◆ **Prompt**:
Word for word, set down the records and skip each picture.

(Provided data Opens)

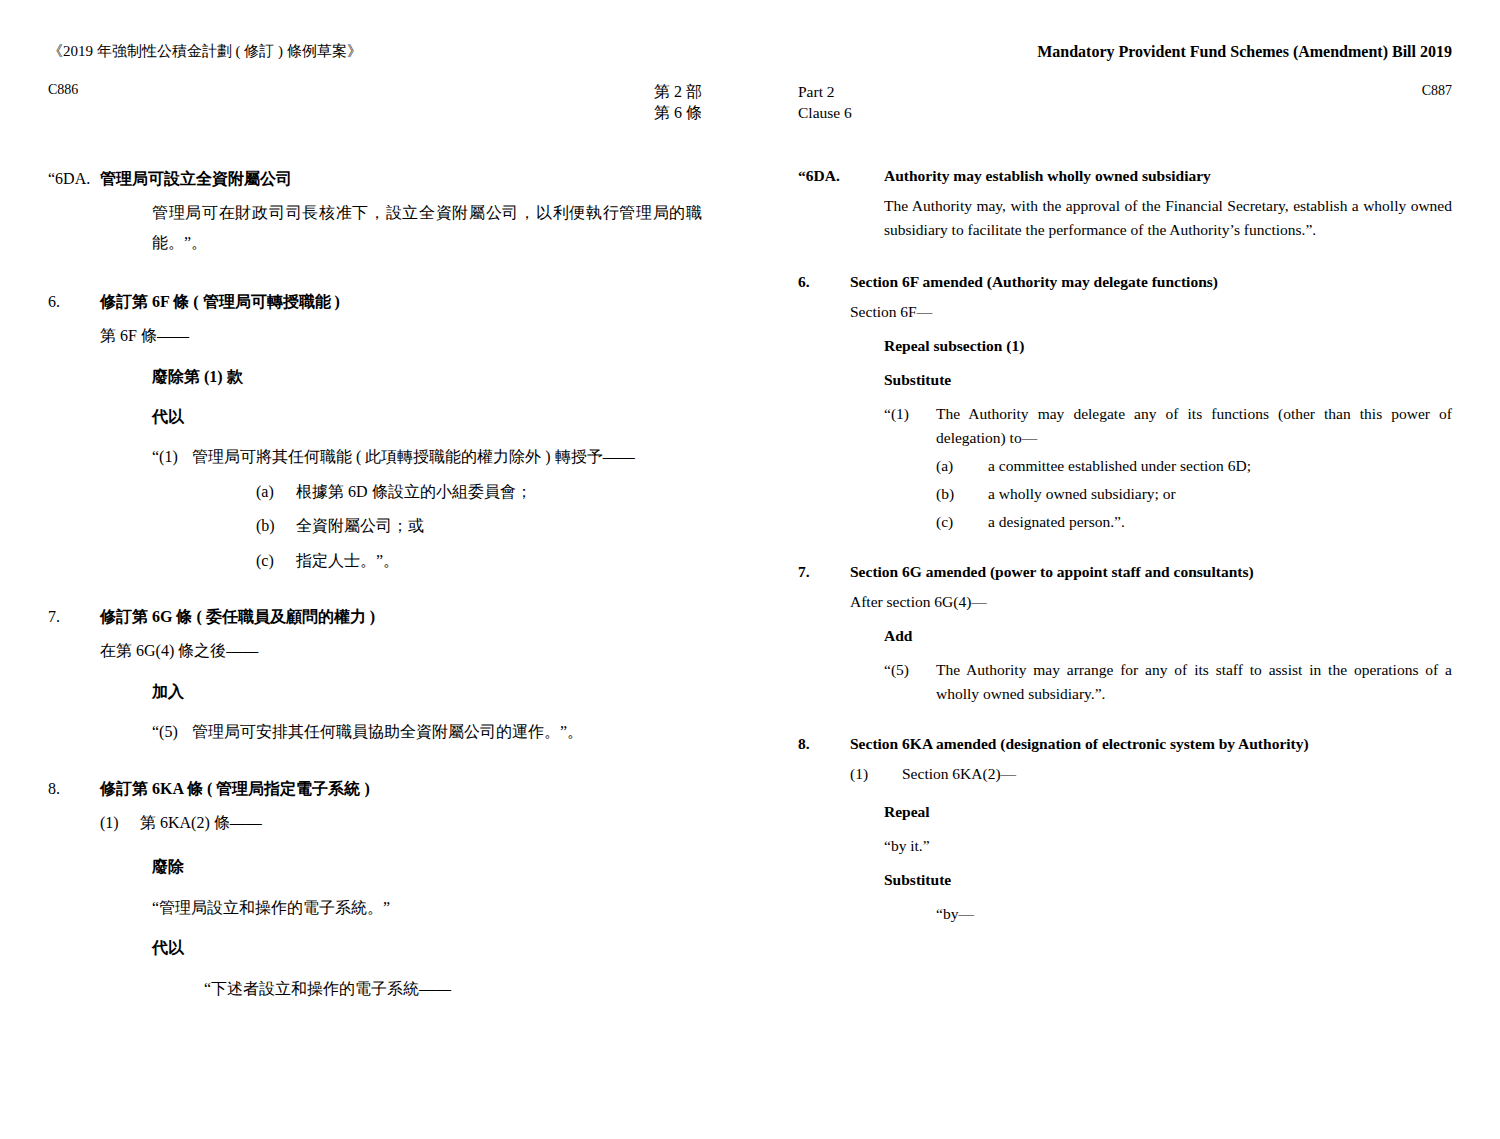《2019 年強制性公積金計劃 ( 修訂 ) 條例草案》
C886
第 2 部
第 6 條
“6DA.
管理局可設立全資附屬公司
管理局可在財政司司長核准下，設立全資附屬公司，以利便執行管理局的職能。”。
6.
修訂第 6F 條 ( 管理局可轉授職能 )
第 6F 條——
廢除第 (1) 款
代以
“(1)
管理局可將其任何職能 ( 此項轉授職能的權力除外 ) 轉授予——
(a)
根據第 6D 條設立的小組委員會；
(b)
全資附屬公司；或
(c)
指定人士。”。
7.
修訂第 6G 條 ( 委任職員及顧問的權力 )
在第 6G(4) 條之後——
加入
“(5)
管理局可安排其任何職員協助全資附屬公司的運作。”。
8.
修訂第 6KA 條 ( 管理局指定電子系統 )
(1)
第 6KA(2) 條——
廢除
“管理局設立和操作的電子系統。”
代以
“下述者設立和操作的電子系統——
Mandatory Provident Fund Schemes (Amendment) Bill 2019
Part 2
Clause 6
C887
“6DA.
Authority may establish wholly owned subsidiary
The Authority may, with the approval of the Financial Secretary, establish a wholly owned subsidiary to facilitate the performance of the Authority’s functions.”.
6.
Section 6F amended (Authority may delegate functions)
Section 6F—
Repeal subsection (1)
Substitute
“(1)
The Authority may delegate any of its functions (other than this power of delegation) to—
(a)
a committee established under section 6D;
(b)
a wholly owned subsidiary; or
(c)
a designated person.”.
7.
Section 6G amended (power to appoint staff and consultants)
After section 6G(4)—
Add
“(5)
The Authority may arrange for any of its staff to assist in the operations of a wholly owned subsidiary.”.
8.
Section 6KA amended (designation of electronic system by Authority)
(1)
Section 6KA(2)—
Repeal
“by it.”
Substitute
“by—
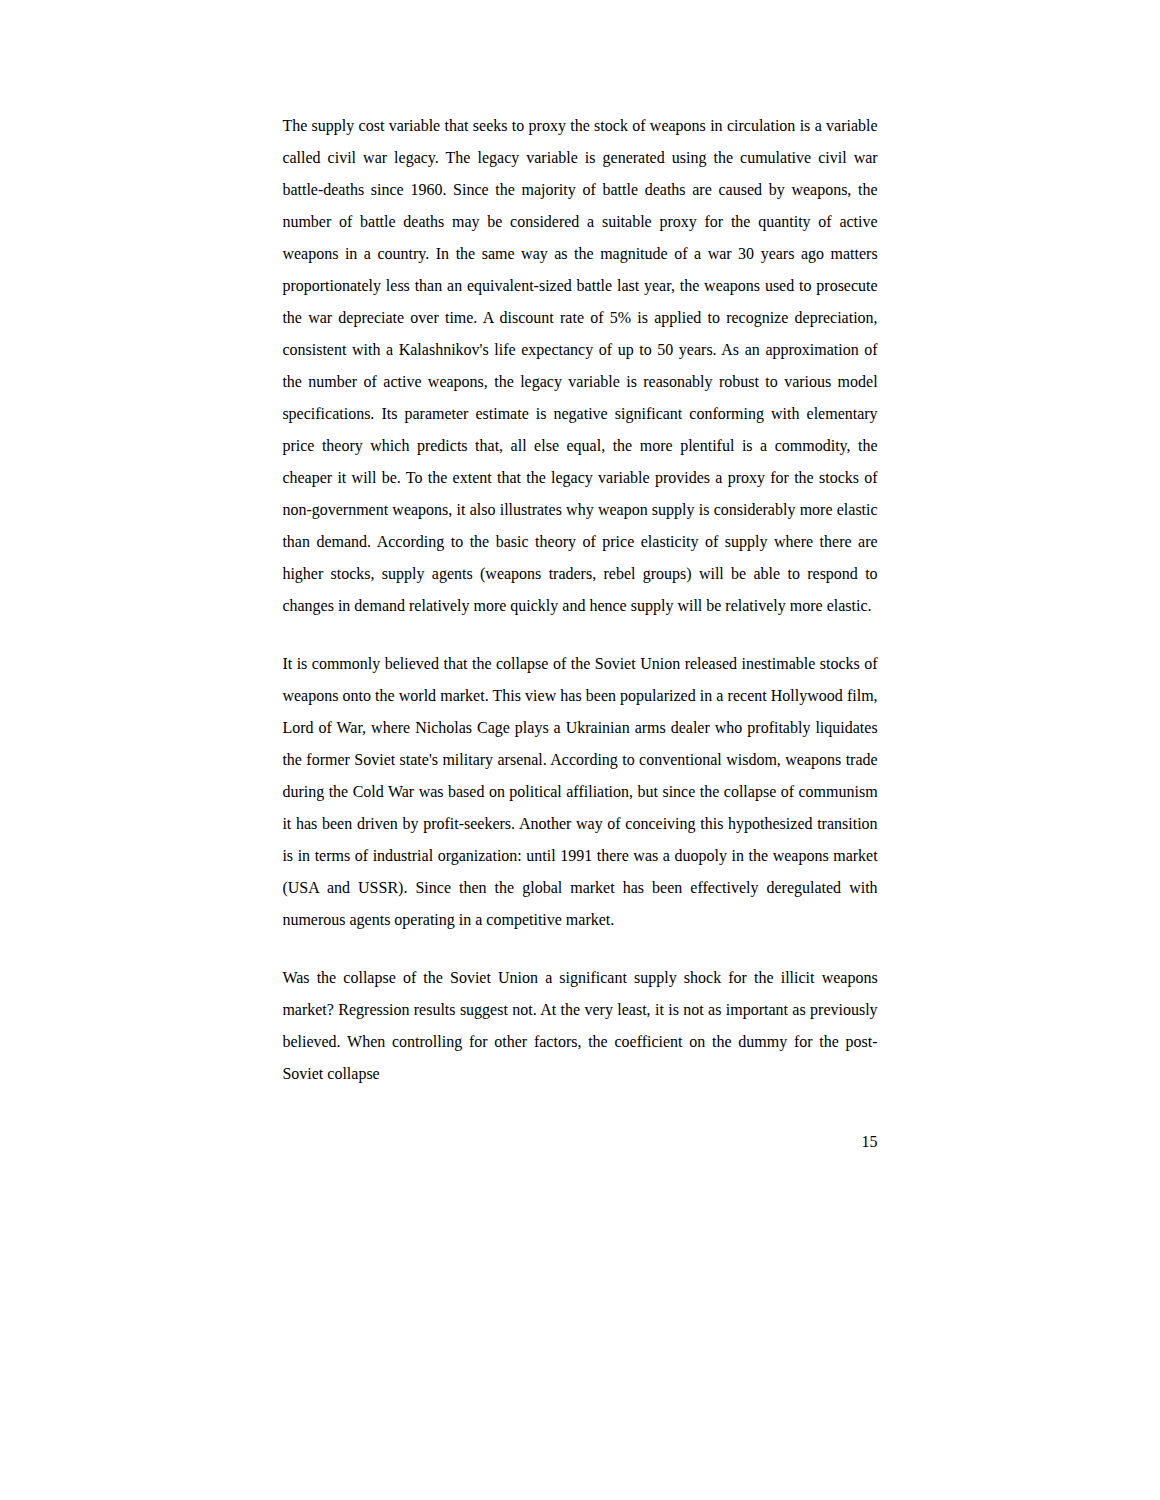The supply cost variable that seeks to proxy the stock of weapons in circulation is a variable called civil war legacy. The legacy variable is generated using the cumulative civil war battle-deaths since 1960. Since the majority of battle deaths are caused by weapons, the number of battle deaths may be considered a suitable proxy for the quantity of active weapons in a country. In the same way as the magnitude of a war 30 years ago matters proportionately less than an equivalent-sized battle last year, the weapons used to prosecute the war depreciate over time. A discount rate of 5% is applied to recognize depreciation, consistent with a Kalashnikov's life expectancy of up to 50 years. As an approximation of the number of active weapons, the legacy variable is reasonably robust to various model specifications. Its parameter estimate is negative significant conforming with elementary price theory which predicts that, all else equal, the more plentiful is a commodity, the cheaper it will be. To the extent that the legacy variable provides a proxy for the stocks of non-government weapons, it also illustrates why weapon supply is considerably more elastic than demand. According to the basic theory of price elasticity of supply where there are higher stocks, supply agents (weapons traders, rebel groups) will be able to respond to changes in demand relatively more quickly and hence supply will be relatively more elastic.
It is commonly believed that the collapse of the Soviet Union released inestimable stocks of weapons onto the world market. This view has been popularized in a recent Hollywood film, Lord of War, where Nicholas Cage plays a Ukrainian arms dealer who profitably liquidates the former Soviet state's military arsenal. According to conventional wisdom, weapons trade during the Cold War was based on political affiliation, but since the collapse of communism it has been driven by profit-seekers. Another way of conceiving this hypothesized transition is in terms of industrial organization: until 1991 there was a duopoly in the weapons market (USA and USSR). Since then the global market has been effectively deregulated with numerous agents operating in a competitive market.
Was the collapse of the Soviet Union a significant supply shock for the illicit weapons market? Regression results suggest not. At the very least, it is not as important as previously believed. When controlling for other factors, the coefficient on the dummy for the post-Soviet collapse
15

(Provided data Closes)

◆ **Task output**:
《2019 年強制性公積金計劃 ( 修訂 ) 條例草案》
C886
第 2 部
第 6 條
“6DA.
管理局可設立全資附屬公司
管理局可在財政司司長核准下，設立全資附屬公司，以利便執行管理局的職能。”。
6.
修訂第 6F 條 ( 管理局可轉授職能 )
第 6F 條——
廢除第 (1) 款
代以
“(1)
管理局可將其任何職能 ( 此項轉授職能的權力除外 ) 轉授予——
(a)
根據第 6D 條設立的小組委員會；
(b)
全資附屬公司；或
(c)
指定人士。”。
7.
修訂第 6G 條 ( 委任職員及顧問的權力 )
在第 6G(4) 條之後——
加入
“(5)
管理局可安排其任何職員協助全資附屬公司的運作。”。
8.
修訂第 6KA 條 ( 管理局指定電子系統 )
(1)
第 6KA(2) 條——
廢除
“管理局設立和操作的電子系統。”
代以
“下述者設立和操作的電子系統——
Mandatory Provident Fund Schemes (Amendment) Bill 2019
Part 2
Clause 6
C887
“6DA.
Authority may establish wholly owned subsidiary
The Authority may, with the approval of the Financial Secretary, establish a wholly owned subsidiary to facilitate the performance of the Authority’s functions.”.
6.
Section 6F amended (Authority may delegate functions)
Section 6F—
Repeal subsection (1)
Substitute
“(1)
The Authority may delegate any of its functions (other than this power of delegation) to—
(a)
a committee established under section 6D;
(b)
a wholly owned subsidiary; or
(c)
a designated person.”.
7.
Section 6G amended (power to appoint staff and consultants)
After section 6G(4)—
Add
“(5)
The Authority may arrange for any of its staff to assist in the operations of a wholly owned subsidiary.”.
8.
Section 6KA amended (designation of electronic system by Authority)
(1)
Section 6KA(2)—
Repeal
“by it.”
Substitute
“by—
The supply cost variable that seeks to proxy the stock of weapons in circulation is a variable called civil war legacy. The legacy variable is generated using the cumulative civil war battle-deaths since 1960. Since the majority of battle deaths are caused by weapons, the number of battle deaths may be considered a suitable proxy for the quantity of active weapons in a country. In the same way as the magnitude of a war 30 years ago matters proportionately less than an equivalent-sized battle last year, the weapons used to prosecute the war depreciate over time. A discount rate of 5% is applied to recognize depreciation, consistent with a Kalashnikov's life expectancy of up to 50 years. As an approximation of the number of active weapons, the legacy variable is reasonably robust to various model specifications. Its parameter estimate is negative significant conforming with elementary price theory which predicts that, all else equal, the more plentiful is a commodity, the cheaper it will be. To the extent that the legacy variable provides a proxy for the stocks of non-government weapons, it also illustrates why weapon supply is considerably more elastic than demand. According to the basic theory of price elasticity of supply where there are higher stocks, supply agents (weapons traders, rebel groups) will be able to respond to changes in demand relatively more quickly and hence supply will be relatively more elastic.
It is commonly believed that the collapse of the Soviet Union released inestimable stocks of weapons onto the world market. This view has been popularized in a recent Hollywood film, Lord of War, where Nicholas Cage plays a Ukrainian arms dealer who profitably liquidates the former Soviet state's military arsenal. According to conventional wisdom, weapons trade during the Cold War was based on political affiliation, but since the collapse of communism it has been driven by profit-seekers. Another way of conceiving this hypothesized transition is in terms of industrial organization: until 1991 there was a duopoly in the weapons market (USA and USSR). Since then the global market has been effectively deregulated with numerous agents operating in a competitive market.
Was the collapse of the Soviet Union a significant supply shock for the illicit weapons market? Regression results suggest not. At the very least, it is not as important as previously believed. When controlling for other factors, the coefficient on the dummy for the post-Soviet collapse
15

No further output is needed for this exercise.